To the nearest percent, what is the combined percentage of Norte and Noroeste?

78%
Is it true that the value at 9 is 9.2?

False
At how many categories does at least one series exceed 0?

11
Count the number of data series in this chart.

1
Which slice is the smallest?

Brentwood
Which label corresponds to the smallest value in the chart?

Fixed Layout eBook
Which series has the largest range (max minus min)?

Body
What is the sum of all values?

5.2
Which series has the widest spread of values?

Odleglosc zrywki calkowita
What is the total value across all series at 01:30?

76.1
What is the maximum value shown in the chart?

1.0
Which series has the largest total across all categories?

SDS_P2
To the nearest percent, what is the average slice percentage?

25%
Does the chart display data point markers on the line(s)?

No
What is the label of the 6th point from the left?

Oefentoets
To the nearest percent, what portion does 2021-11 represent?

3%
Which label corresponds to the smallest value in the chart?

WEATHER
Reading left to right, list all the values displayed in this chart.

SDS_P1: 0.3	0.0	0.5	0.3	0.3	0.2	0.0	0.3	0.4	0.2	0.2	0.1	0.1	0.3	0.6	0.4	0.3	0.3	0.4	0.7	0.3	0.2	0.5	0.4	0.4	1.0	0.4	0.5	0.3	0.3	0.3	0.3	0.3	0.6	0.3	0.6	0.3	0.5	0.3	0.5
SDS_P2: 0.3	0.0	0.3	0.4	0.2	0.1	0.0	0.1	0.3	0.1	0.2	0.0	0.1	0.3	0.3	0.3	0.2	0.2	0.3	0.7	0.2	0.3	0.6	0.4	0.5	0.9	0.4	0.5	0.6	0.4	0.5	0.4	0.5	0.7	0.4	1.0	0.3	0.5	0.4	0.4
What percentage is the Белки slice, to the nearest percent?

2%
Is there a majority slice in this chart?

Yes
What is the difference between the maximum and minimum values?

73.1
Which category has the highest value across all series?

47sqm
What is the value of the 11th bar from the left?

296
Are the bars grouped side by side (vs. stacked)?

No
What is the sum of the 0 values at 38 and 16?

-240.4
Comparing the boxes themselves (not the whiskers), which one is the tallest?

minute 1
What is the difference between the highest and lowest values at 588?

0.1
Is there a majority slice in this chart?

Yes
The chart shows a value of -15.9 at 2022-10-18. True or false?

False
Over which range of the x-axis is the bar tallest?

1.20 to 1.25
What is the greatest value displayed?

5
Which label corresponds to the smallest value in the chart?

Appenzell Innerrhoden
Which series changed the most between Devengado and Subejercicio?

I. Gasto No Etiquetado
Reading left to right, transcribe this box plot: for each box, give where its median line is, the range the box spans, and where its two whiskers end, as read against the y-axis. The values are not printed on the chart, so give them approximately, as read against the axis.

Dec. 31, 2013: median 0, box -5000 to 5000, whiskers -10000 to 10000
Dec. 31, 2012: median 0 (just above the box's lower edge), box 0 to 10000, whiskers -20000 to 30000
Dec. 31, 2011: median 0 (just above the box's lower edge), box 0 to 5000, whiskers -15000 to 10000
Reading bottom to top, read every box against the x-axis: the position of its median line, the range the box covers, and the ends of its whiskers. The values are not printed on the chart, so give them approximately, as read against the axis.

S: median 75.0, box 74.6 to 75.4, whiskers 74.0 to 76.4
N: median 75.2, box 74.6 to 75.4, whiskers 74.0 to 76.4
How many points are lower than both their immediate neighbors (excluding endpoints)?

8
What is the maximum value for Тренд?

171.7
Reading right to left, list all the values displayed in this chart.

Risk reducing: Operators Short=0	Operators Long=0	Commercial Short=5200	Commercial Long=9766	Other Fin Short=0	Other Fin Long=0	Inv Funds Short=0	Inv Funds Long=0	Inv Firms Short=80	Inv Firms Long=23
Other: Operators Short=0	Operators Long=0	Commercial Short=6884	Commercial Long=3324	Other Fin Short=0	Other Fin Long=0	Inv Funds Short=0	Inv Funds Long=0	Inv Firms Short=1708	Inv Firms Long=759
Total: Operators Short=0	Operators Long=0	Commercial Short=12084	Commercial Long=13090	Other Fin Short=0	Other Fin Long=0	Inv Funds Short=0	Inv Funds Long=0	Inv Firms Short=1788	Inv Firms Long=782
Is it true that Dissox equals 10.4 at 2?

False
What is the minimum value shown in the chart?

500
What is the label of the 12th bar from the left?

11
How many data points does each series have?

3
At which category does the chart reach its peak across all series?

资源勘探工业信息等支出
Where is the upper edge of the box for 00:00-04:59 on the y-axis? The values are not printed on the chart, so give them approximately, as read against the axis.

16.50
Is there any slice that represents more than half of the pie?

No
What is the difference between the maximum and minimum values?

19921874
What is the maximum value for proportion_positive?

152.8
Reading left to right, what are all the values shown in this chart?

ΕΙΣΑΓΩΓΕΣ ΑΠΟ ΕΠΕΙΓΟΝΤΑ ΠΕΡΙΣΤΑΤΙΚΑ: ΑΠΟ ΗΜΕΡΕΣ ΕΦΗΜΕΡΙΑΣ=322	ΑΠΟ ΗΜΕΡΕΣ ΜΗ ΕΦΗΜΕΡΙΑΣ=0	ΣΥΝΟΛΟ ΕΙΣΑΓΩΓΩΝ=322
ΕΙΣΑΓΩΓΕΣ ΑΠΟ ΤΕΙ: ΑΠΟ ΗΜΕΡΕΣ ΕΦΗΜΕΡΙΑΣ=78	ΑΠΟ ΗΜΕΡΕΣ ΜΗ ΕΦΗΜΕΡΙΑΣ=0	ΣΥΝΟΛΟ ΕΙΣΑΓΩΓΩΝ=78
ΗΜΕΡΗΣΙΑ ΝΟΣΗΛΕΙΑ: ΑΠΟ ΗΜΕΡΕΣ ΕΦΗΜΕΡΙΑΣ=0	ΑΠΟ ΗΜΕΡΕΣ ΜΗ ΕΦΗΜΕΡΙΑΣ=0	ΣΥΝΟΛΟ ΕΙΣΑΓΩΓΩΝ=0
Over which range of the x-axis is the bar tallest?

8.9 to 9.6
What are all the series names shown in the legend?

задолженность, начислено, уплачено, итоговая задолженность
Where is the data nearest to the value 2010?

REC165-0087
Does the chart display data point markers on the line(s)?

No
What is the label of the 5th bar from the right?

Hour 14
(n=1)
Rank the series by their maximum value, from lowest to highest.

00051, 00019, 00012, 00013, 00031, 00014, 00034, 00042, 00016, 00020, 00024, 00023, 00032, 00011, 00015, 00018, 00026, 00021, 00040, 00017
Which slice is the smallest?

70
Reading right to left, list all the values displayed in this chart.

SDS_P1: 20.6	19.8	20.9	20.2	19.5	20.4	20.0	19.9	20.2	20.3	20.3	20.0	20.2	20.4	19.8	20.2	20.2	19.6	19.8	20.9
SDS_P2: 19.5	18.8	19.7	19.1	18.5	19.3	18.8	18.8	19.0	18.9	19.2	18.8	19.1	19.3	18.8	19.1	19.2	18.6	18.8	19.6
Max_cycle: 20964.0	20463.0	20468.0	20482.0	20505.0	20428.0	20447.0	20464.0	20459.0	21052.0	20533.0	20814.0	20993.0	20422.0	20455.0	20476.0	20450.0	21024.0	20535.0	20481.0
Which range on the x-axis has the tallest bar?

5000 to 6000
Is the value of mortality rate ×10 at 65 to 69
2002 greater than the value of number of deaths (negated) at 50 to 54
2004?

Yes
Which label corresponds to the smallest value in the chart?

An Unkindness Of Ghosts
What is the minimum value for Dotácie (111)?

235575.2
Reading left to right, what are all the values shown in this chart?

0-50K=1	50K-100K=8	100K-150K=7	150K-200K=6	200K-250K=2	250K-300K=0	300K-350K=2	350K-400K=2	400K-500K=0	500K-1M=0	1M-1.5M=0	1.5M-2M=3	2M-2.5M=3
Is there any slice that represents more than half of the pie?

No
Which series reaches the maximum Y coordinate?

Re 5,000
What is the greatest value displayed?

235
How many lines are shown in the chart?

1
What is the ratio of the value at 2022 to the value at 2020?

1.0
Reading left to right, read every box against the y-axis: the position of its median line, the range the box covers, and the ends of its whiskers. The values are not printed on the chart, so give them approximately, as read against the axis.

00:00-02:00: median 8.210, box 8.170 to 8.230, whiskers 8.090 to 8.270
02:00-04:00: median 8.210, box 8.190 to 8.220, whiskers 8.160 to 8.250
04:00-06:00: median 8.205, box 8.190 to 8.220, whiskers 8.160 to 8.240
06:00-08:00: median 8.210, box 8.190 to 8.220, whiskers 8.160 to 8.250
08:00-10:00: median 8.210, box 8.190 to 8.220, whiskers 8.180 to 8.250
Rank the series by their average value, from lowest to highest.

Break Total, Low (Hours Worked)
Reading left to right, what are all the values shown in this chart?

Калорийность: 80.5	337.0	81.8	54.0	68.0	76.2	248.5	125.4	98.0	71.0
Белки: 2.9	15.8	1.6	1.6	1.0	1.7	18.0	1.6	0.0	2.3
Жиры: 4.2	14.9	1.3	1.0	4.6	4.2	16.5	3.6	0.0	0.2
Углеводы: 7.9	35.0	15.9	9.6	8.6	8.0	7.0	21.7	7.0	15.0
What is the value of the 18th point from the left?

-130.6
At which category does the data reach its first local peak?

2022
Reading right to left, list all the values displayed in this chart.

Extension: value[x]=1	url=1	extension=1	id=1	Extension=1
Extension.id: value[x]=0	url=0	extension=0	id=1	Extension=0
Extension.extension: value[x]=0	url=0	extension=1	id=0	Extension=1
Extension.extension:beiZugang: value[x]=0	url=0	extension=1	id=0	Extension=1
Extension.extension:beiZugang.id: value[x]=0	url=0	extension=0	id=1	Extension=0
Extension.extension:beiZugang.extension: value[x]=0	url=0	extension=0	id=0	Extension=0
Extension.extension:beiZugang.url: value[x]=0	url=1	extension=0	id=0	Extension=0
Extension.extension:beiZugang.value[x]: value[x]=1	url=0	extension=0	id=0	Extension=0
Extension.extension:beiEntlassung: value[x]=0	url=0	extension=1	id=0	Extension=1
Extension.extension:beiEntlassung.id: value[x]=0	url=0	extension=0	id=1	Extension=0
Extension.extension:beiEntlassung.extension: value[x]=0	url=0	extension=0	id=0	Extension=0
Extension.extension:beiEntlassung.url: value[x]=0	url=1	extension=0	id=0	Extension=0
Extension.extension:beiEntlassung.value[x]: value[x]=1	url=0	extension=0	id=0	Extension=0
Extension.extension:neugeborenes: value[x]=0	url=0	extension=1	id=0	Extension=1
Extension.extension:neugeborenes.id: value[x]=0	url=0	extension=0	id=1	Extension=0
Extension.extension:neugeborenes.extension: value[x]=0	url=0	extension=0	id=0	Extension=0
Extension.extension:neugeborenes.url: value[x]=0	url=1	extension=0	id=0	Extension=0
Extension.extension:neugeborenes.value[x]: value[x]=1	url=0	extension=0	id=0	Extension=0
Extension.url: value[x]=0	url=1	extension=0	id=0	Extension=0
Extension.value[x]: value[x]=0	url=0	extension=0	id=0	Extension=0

Requirement: Could you copy out the data word for word, starting at its very first line and ending at the line "Which series has the widest spread of values?", with that final line included?

Response:
To the nearest percent, what is the combined percentage of Norte and Noroeste?

78%
Is it true that the value at 9 is 9.2?

False
At how many categories does at least one series exceed 0?

11
Count the number of data series in this chart.

1
Which slice is the smallest?

Brentwood
Which label corresponds to the smallest value in the chart?

Fixed Layout eBook
Which series has the largest range (max minus min)?

Body
What is the sum of all values?

5.2
Which series has the widest spread of values?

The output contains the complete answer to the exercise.